> [Exercise brief]: Output the records again verbatim.

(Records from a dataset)

---

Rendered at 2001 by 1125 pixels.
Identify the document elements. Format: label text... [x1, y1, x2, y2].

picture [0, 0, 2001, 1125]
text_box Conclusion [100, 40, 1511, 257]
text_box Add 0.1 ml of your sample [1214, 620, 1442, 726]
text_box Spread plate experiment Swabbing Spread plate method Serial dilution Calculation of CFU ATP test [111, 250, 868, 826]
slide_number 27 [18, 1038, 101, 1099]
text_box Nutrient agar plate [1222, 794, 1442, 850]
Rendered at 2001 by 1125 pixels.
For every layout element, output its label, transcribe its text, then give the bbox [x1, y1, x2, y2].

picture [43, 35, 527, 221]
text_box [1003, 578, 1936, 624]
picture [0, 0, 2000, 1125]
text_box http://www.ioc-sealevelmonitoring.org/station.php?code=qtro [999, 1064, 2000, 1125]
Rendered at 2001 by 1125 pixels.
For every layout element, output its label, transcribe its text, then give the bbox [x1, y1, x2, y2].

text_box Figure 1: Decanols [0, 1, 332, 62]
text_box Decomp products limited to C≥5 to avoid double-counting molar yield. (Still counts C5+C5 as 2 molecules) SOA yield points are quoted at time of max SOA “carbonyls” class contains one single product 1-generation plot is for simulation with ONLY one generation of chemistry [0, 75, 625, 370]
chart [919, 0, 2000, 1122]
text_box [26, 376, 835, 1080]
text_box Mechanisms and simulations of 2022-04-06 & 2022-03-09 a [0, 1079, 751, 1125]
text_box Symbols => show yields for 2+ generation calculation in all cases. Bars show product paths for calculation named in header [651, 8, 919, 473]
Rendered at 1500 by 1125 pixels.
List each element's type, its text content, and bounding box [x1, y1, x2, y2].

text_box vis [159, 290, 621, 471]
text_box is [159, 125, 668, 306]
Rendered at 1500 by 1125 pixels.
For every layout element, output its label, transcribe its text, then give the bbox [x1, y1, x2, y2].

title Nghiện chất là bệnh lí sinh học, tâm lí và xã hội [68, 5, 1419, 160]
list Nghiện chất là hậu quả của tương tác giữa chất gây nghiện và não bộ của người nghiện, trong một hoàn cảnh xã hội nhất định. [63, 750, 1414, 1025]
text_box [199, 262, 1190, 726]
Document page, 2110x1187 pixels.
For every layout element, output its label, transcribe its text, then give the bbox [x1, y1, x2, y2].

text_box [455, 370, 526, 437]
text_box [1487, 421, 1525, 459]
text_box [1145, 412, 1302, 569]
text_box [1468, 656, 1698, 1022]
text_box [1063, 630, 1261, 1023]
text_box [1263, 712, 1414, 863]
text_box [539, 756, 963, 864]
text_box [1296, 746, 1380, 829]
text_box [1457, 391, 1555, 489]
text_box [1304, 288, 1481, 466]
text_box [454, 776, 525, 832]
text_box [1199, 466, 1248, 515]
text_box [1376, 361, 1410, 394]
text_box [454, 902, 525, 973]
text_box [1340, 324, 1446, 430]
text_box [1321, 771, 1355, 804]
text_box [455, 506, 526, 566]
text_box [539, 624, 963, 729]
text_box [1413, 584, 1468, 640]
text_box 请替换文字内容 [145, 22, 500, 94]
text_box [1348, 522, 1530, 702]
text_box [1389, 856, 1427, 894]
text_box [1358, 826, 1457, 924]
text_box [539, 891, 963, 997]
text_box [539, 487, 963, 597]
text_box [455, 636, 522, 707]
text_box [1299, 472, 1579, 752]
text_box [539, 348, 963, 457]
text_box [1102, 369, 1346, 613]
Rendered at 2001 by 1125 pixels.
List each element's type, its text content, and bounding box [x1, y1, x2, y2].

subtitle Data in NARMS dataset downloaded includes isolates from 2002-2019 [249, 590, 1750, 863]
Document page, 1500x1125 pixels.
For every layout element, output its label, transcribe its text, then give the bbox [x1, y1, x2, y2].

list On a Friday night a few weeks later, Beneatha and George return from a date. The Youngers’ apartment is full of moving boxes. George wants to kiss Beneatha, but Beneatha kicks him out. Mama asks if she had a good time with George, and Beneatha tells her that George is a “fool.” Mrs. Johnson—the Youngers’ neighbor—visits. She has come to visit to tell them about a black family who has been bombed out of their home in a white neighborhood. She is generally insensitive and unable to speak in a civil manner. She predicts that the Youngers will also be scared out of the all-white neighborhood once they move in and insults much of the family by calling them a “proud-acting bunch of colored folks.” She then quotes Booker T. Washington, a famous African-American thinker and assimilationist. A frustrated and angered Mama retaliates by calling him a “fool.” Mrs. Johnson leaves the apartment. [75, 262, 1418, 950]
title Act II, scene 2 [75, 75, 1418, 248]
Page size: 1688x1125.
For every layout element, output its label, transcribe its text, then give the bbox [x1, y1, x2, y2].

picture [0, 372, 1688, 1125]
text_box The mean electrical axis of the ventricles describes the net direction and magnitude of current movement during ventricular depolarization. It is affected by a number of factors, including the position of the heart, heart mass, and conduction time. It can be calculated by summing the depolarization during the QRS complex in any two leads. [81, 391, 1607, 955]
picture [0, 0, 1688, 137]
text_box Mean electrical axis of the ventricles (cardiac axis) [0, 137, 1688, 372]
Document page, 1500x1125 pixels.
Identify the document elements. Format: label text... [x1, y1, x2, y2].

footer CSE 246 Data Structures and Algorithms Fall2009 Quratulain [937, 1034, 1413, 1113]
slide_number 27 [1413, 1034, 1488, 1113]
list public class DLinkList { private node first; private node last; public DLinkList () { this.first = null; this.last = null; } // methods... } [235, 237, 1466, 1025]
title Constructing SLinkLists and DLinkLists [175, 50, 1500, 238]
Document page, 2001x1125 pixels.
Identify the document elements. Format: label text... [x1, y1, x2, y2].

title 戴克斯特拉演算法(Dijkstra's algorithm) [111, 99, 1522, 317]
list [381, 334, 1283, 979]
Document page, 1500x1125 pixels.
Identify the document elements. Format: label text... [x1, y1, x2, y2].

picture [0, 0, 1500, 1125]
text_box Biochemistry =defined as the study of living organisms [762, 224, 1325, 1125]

---

> [Answer space]:
Rendered at 2001 by 1125 pixels.
Identify the document elements. Format: label text... [x1, y1, x2, y2].

picture [0, 0, 2001, 1125]
text_box Conclusion [100, 40, 1511, 257]
text_box Add 0.1 ml of your sample [1214, 620, 1442, 726]
text_box Spread plate experiment Swabbing Spread plate method Serial dilution Calculation of CFU ATP test [111, 250, 868, 826]
slide_number 27 [18, 1038, 101, 1099]
text_box Nutrient agar plate [1222, 794, 1442, 850]
Rendered at 2001 by 1125 pixels.
For every layout element, output its label, transcribe its text, then give the bbox [x1, y1, x2, y2].

picture [43, 35, 527, 221]
text_box [1003, 578, 1936, 624]
picture [0, 0, 2000, 1125]
text_box http://www.ioc-sealevelmonitoring.org/station.php?code=qtro [999, 1064, 2000, 1125]
Rendered at 2001 by 1125 pixels.
For every layout element, output its label, transcribe its text, then give the bbox [x1, y1, x2, y2].

text_box Figure 1: Decanols [0, 1, 332, 62]
text_box Decomp products limited to C≥5 to avoid double-counting molar yield. (Still counts C5+C5 as 2 molecules) SOA yield points are quoted at time of max SOA “carbonyls” class contains one single product 1-generation plot is for simulation with ONLY one generation of chemistry [0, 75, 625, 370]
chart [919, 0, 2000, 1122]
text_box [26, 376, 835, 1080]
text_box Mechanisms and simulations of 2022-04-06 & 2022-03-09 a [0, 1079, 751, 1125]
text_box Symbols => show yields for 2+ generation calculation in all cases. Bars show product paths for calculation named in header [651, 8, 919, 473]
Rendered at 1500 by 1125 pixels.
List each element's type, its text content, and bounding box [x1, y1, x2, y2].

text_box vis [159, 290, 621, 471]
text_box is [159, 125, 668, 306]
Rendered at 1500 by 1125 pixels.
For every layout element, output its label, transcribe its text, then give the bbox [x1, y1, x2, y2].

title Nghiện chất là bệnh lí sinh học, tâm lí và xã hội [68, 5, 1419, 160]
list Nghiện chất là hậu quả của tương tác giữa chất gây nghiện và não bộ của người nghiện, trong một hoàn cảnh xã hội nhất định. [63, 750, 1414, 1025]
text_box [199, 262, 1190, 726]
Document page, 2110x1187 pixels.
For every layout element, output its label, transcribe its text, then give the bbox [x1, y1, x2, y2].

text_box [455, 370, 526, 437]
text_box [1487, 421, 1525, 459]
text_box [1145, 412, 1302, 569]
text_box [1468, 656, 1698, 1022]
text_box [1063, 630, 1261, 1023]
text_box [1263, 712, 1414, 863]
text_box [539, 756, 963, 864]
text_box [1296, 746, 1380, 829]
text_box [1457, 391, 1555, 489]
text_box [1304, 288, 1481, 466]
text_box [454, 776, 525, 832]
text_box [1199, 466, 1248, 515]
text_box [1376, 361, 1410, 394]
text_box [454, 902, 525, 973]
text_box [1340, 324, 1446, 430]
text_box [1321, 771, 1355, 804]
text_box [455, 506, 526, 566]
text_box [539, 624, 963, 729]
text_box [1413, 584, 1468, 640]
text_box 请替换文字内容 [145, 22, 500, 94]
text_box [1348, 522, 1530, 702]
text_box [1389, 856, 1427, 894]
text_box [1358, 826, 1457, 924]
text_box [539, 891, 963, 997]
text_box [539, 487, 963, 597]
text_box [455, 636, 522, 707]
text_box [1299, 472, 1579, 752]
text_box [539, 348, 963, 457]
text_box [1102, 369, 1346, 613]
Rendered at 2001 by 1125 pixels.
List each element's type, its text content, and bounding box [x1, y1, x2, y2].

subtitle Data in NARMS dataset downloaded includes isolates from 2002-2019 [249, 590, 1750, 863]
Document page, 1500x1125 pixels.
For every layout element, output its label, transcribe its text, then give the bbox [x1, y1, x2, y2].

list On a Friday night a few weeks later, Beneatha and George return from a date. The Youngers’ apartment is full of moving boxes. George wants to kiss Beneatha, but Beneatha kicks him out. Mama asks if she had a good time with George, and Beneatha tells her that George is a “fool.” Mrs. Johnson—the Youngers’ neighbor—visits. She has come to visit to tell them about a black family who has been bombed out of their home in a white neighborhood. She is generally insensitive and unable to speak in a civil manner. She predicts that the Youngers will also be scared out of the all-white neighborhood once they move in and insults much of the family by calling them a “proud-acting bunch of colored folks.” She then quotes Booker T. Washington, a famous African-American thinker and assimilationist. A frustrated and angered Mama retaliates by calling him a “fool.” Mrs. Johnson leaves the apartment. [75, 262, 1418, 950]
title Act II, scene 2 [75, 75, 1418, 248]
Page size: 1688x1125.
For every layout element, output its label, transcribe its text, then give the bbox [x1, y1, x2, y2].

picture [0, 372, 1688, 1125]
text_box The mean electrical axis of the ventricles describes the net direction and magnitude of current movement during ventricular depolarization. It is affected by a number of factors, including the position of the heart, heart mass, and conduction time. It can be calculated by summing the depolarization during the QRS complex in any two leads. [81, 391, 1607, 955]
picture [0, 0, 1688, 137]
text_box Mean electrical axis of the ventricles (cardiac axis) [0, 137, 1688, 372]
Document page, 1500x1125 pixels.
Identify the document elements. Format: label text... [x1, y1, x2, y2].

footer CSE 246 Data Structures and Algorithms Fall2009 Quratulain [937, 1034, 1413, 1113]
slide_number 27 [1413, 1034, 1488, 1113]
list public class DLinkList { private node first; private node last; public DLinkList () { this.first = null; this.last = null; } // methods... } [235, 237, 1466, 1025]
title Constructing SLinkLists and DLinkLists [175, 50, 1500, 238]
Document page, 2001x1125 pixels.
Identify the document elements. Format: label text... [x1, y1, x2, y2].

title 戴克斯特拉演算法(Dijkstra's algorithm) [111, 99, 1522, 317]
list [381, 334, 1283, 979]
Document page, 1500x1125 pixels.
Identify the document elements. Format: label text... [x1, y1, x2, y2].

picture [0, 0, 1500, 1125]
text_box Biochemistry =defined as the study of living organisms [762, 224, 1325, 1125]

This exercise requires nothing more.